Is Defra really cutting red tape?

PUBLISHED: 17:32 02 May 2008 | UPDATED: 08:24 28 March 2014

MAY 6, 2008: Farmers have given a cool reception to claims by Defra that it is cutting red tape.

Defra's claim to be making significant progress towards its target

of cutting agricultural red tape by 25 per cent is not being borne out

by farmers' experience on the ground, according to a NFU survey.

May 2005, Government departments agreed to reduce the administrative

burden of regulation to businesses in the private sector by publishing

an annual Simplification Plan in a bid to improve the whole regulatory

experience by 2010. However, according to nearly two hundred NFU

members who completed the Red Tape survey, things do not appear to be

getting any better.

77 per cent of respondents felt red tape is
now more demanding than last year while 95 per cent did not agree that
regulation is easy to comply with. This shows the Better Regulation
agenda has to deliver a meaningful impact on business.

98 per cent of NFU members taking part in the survey disagreed that the

Government understands agriculture well enough to regulate and no-one

felt they were now spending less time on form filling and keeping

records compared to this time last year.

NFU members believe regulation concerning double-tagging, sheep ID and transport of livestock to be particularly burdensome.

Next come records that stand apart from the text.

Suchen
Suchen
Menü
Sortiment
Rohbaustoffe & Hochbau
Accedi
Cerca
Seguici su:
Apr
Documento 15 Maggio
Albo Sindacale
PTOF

Vice President Paul Temple said: "We appreciate that certain

regulations are necessary, but farmers are now fed up with politicians

claiming they want to cut red tape, when all the time, the demands of

the regulators and the number of inspections is growing. Defra

ministers need to take a reality check and see what is happening out

there on the ground through the eyes of farmers and growers."